A Brief History of The No-Fault Divorce
Posted on 08/03/2018 at 03:41 PM by Mary Zambreno
It was reported in the news last month that a woman in the United Kingdom was denied a request for a divorce. Tini and Hugh Owens had apparently been married for 40 years. Mrs. Owens pursued the divorce, claiming that her marriage was “loveless and has broken down.” Mr. Owens refused to agree to a divorce, alleging instead that it was Mrs. Owens who had an affair. Five justices on the Supreme Court agreed with him and denied the divorce, meaning Mr. and Mrs. Owens continue to be married.
Whereas England and Wales apparently still employ a fault-based divorce system, meaning that there must be a reason for the divorce and that allegation must be proven, every state in the United States allows for some form of a no-fault divorce, simply by one party (or both, if they agree) acknowledging that the marriage is irretrievably broken. According to this article by Time, around the 1800s, divorces were granted only if a party could prove physical cruelty and adultery. However, judges were given discretion to grant the divorce, even without the existence of fault, if it was “just and reasonable.” In 1969, with the passage of the Family Law Act, California was the first state to introduce the concept of irreconcilable differences and eliminated all other fault grounds.
Iowa is a no-fault divorce state so the petitioning party only needs to claim that the marriage is irretrievably broken and there remains no likelihood of the marriage being preserved. Some states use a combination method where they have the no-fault option but also allow petitioning parties to claim fault, such as adultery, fraud, or desertion. As no-fault divorces gained popularity across the states, many argued that it allowed divorces to be easier to obtain. However, one obvious advantage to the no-fault divorce system is that parties save time and money by not having to prove the fault. For example, if the petitioning party states that the other party committed adultery, that party who made the allegation has the burden of proving the fault. If it is not proven, then the divorce might not be granted, which is likely what happened in Mr. and Mrs. Owens’s case – her fault basis was not proved at trial. With a no-fault system, nothing has to be proved.
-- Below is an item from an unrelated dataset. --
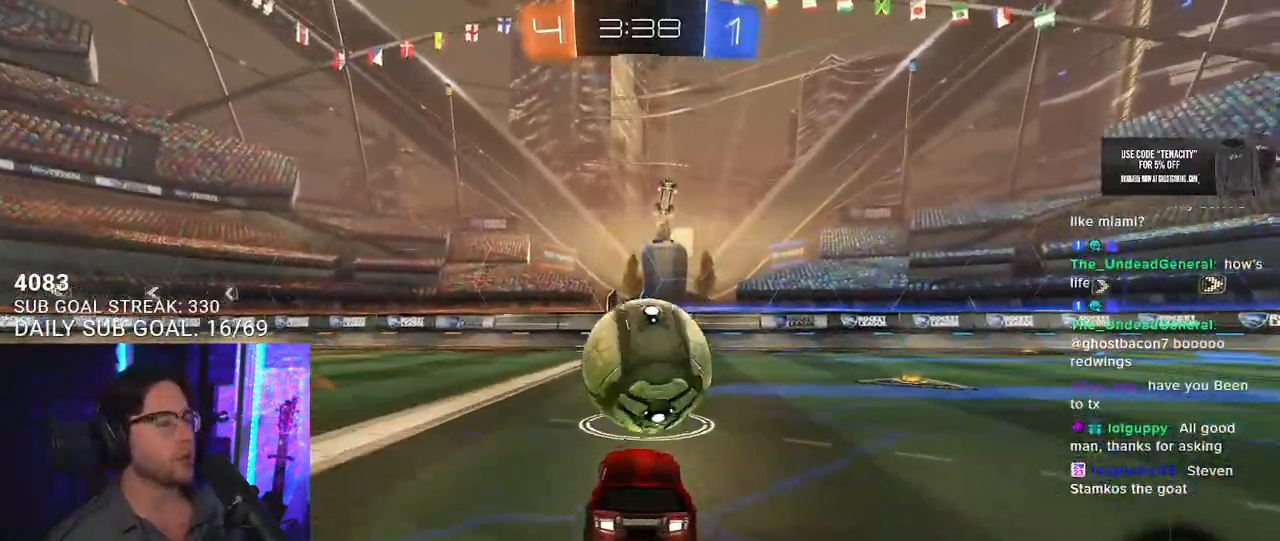
{"dt_ms": 500, "buttons": ["R2"], "left_stick": "center", "right_stick": "center", "button_events": [[133, "R2", "down"]]}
Requiring two people to continue to be married, even when one party wants to leave the marriage, has serious consequences. In Iowa, for example, when a spouse is disinherited from a will, that spouse can claim a forced share against the will, meaning that he or she would still receive about one-third of the decedent’s estate even if the decedent clearly intended to disinherit the spouse. In the Owens’ case, that would allow Mr. Owens to take a share of Mrs. Owens assets when she dies. It would also require abused men and women to remain with their abusive partners if abuse was not proved as a fault during the divorce proceedings. Fortunately, however, our no-fault divorce system allows individuals to leave marriages without tying them to someone with whom they no longer want to associate.
The material in this blog is not intended, nor should it be construed or relied upon, as legal advice. Please consult with an attorney if specific legal information is needed.